#### Jobs:
1. In the ramp answer, what value is assumed for the cylinder's initial velocity?
2. Using the reasons stated in the ramp answer, explain why the calipers and the clock are set aside for the measurements.
3. Reproduce the ramp answer verbatim, everything from "- vi is the" down to "prepares the stopwatch.".

#### Text excerpt:
↓

Jared J. answered 01/10/20
Engineering Physics Grad with Prior Math Tutoring Experience
a) This equation here is one of a few kinematic equations (kinematic, meaning related to motion) and it's one of the most used equations in introductory physics courses:
- xf – xi = vi • t + 1/2 a • t 2
- xf is the location of the cylinder at the bottom of the ramp, or its final coordinate
- xi is the starting spot of the cylinder on the ramp, or its initial location
- » Often, the left side of the equation: (xf – xi) is simply called Δx for displacement (the difference, in length, between where the object started and where it ended up).
- vi is the object's initial velocity. We can assume that, in this case, it is 0, meaning that the students just let the cylinder roll down without being pushed.
- t is the time variable. At the moment the cylinder is let go, t = 0
- Finally, a is the acceleration (the value we want to know) that will be calculated from the measured t from the stopwatch and Δx displacement of the cylinder.
In your problem, Δx length difference between the cylinder's start and the bottom of the ramp.
b)
Step 0 is to put the calipers away and to use the clock only to see when your class gets out. The calipers, although more precise, are too short a measuring tool to be useful. The clock is too imprecise.
- Measure the length of the ramp with the meter stick. This length is Δxramp
- Get one student to hold the cylinder at the top of the ramp while a second prepares the stopwatch.
- Start the stopwatch when Student #1 lets go of the cylinder and stop it when the cylinder is observed to hit the bottom of the ramp. Record the time as t
- Repeat steps 2-3 starting the cylinder at 8 different locations up the ramp besides the top, recording Δx and t for each trial (Note: I chose 8 to give us enough data points for part c)
Hopefully this provides enough for the how-to
c)

↑

#### Entries provided:

↓

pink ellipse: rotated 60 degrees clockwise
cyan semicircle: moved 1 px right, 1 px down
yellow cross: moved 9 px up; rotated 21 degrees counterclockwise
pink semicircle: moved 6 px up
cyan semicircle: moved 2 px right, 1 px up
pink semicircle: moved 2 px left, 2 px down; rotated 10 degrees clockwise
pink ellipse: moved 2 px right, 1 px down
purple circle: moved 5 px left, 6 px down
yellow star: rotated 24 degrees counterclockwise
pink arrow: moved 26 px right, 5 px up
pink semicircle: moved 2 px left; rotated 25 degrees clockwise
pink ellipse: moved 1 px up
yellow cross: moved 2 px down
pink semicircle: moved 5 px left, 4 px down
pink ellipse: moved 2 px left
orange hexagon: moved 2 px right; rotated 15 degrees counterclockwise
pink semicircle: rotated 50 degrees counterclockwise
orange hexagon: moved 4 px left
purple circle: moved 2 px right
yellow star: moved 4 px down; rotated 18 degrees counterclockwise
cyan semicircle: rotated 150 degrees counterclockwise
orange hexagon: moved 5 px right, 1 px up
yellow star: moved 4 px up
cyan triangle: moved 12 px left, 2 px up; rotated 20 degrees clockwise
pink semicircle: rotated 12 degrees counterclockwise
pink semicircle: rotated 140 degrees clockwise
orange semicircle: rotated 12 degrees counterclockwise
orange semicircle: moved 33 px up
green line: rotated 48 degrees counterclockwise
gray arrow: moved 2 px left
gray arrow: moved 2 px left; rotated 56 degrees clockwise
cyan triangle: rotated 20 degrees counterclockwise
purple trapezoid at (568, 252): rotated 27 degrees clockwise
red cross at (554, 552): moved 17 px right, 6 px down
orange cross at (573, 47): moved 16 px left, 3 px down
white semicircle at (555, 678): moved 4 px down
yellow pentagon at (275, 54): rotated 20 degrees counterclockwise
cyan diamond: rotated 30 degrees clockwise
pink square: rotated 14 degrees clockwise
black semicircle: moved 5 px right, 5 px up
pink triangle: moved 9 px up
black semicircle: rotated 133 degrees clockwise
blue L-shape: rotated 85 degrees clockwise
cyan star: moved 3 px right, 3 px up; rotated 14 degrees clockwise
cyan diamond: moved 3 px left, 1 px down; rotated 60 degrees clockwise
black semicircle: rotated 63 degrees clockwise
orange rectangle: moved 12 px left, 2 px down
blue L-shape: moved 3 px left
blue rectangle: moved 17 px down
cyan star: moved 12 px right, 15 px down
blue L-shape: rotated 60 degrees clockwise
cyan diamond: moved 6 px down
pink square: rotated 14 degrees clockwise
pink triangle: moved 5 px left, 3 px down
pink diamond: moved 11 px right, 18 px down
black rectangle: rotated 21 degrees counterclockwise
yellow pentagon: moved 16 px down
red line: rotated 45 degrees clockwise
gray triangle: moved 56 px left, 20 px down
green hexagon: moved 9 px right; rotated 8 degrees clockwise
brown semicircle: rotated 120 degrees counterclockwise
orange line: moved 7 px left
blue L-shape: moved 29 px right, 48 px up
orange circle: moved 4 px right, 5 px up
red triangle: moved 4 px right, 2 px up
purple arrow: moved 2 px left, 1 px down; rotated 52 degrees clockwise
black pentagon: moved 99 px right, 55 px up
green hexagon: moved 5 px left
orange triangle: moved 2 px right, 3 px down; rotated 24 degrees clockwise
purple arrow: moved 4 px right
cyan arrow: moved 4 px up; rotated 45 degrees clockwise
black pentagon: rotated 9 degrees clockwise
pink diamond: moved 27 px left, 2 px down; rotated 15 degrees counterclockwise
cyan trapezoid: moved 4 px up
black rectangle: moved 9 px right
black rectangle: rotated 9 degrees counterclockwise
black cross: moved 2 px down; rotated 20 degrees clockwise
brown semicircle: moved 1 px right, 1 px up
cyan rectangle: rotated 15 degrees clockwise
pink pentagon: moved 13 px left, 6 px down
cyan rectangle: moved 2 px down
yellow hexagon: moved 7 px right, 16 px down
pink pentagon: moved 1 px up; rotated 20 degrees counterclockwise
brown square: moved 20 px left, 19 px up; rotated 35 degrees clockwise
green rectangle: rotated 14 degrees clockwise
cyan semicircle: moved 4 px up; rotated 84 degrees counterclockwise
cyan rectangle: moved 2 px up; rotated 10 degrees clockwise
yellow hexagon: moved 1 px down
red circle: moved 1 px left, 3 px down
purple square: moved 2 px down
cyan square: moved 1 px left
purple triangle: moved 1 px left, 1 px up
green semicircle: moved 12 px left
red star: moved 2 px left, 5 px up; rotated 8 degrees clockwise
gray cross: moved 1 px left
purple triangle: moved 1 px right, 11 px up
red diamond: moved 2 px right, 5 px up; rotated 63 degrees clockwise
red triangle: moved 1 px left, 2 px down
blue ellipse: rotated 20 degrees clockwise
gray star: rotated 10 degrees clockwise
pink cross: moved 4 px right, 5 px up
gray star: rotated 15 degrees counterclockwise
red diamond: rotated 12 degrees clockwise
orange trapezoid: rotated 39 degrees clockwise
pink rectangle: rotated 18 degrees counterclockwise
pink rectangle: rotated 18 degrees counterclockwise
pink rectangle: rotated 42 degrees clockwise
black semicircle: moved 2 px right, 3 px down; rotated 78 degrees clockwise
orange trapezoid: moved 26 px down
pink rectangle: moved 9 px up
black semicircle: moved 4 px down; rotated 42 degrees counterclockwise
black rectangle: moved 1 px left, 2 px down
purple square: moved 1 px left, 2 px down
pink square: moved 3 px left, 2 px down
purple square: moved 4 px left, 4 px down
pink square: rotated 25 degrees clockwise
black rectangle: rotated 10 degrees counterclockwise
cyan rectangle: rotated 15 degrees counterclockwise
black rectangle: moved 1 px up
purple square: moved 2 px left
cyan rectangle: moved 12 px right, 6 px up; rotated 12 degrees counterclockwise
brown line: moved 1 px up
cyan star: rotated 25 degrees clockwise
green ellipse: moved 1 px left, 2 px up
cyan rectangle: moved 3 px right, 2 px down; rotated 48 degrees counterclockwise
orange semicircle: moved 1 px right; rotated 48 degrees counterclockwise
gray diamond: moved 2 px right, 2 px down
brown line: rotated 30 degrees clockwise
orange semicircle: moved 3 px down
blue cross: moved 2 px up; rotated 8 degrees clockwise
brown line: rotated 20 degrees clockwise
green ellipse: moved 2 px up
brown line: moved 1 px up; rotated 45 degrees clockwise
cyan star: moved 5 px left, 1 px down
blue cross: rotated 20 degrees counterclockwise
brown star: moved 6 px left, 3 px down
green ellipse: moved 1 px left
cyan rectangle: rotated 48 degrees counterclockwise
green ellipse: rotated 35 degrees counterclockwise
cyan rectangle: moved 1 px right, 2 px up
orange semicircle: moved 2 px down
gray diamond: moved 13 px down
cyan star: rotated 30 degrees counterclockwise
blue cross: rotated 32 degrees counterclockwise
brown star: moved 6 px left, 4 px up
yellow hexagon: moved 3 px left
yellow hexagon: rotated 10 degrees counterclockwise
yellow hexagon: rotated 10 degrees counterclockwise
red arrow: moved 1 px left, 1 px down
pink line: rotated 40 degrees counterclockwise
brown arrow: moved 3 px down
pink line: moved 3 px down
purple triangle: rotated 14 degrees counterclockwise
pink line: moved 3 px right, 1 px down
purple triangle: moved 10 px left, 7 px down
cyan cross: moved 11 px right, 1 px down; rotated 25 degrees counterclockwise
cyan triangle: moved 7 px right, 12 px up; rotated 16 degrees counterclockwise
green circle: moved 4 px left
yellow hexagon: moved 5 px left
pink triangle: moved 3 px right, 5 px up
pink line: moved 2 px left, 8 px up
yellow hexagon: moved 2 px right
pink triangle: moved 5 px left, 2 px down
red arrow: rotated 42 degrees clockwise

↑

#### Answers by task:
1. It is assumed to be 0.

2. The calipers, although more precise, are too short a measuring tool to be useful. The clock is too imprecise.

3.
- vi is the object's initial velocity. We can assume that, in this case, it is 0, meaning that the students just let the cylinder roll down without being pushed.
- t is the time variable. At the moment the cylinder is let go, t = 0
- Finally, a is the acceleration (the value we want to know) that will be calculated from the measured t from the stopwatch and Δx displacement of the cylinder.
In your problem, Δx length difference between the cylinder's start and the bottom of the ramp.
b)
Step 0 is to put the calipers away and to use the clock only to see when your class gets out. The calipers, although more precise, are too short a measuring tool to be useful. The clock is too imprecise.
- Measure the length of the ramp with the meter stick. This length is Δxramp
- Get one student to hold the cylinder at the top of the ramp while a second prepares the stopwatch.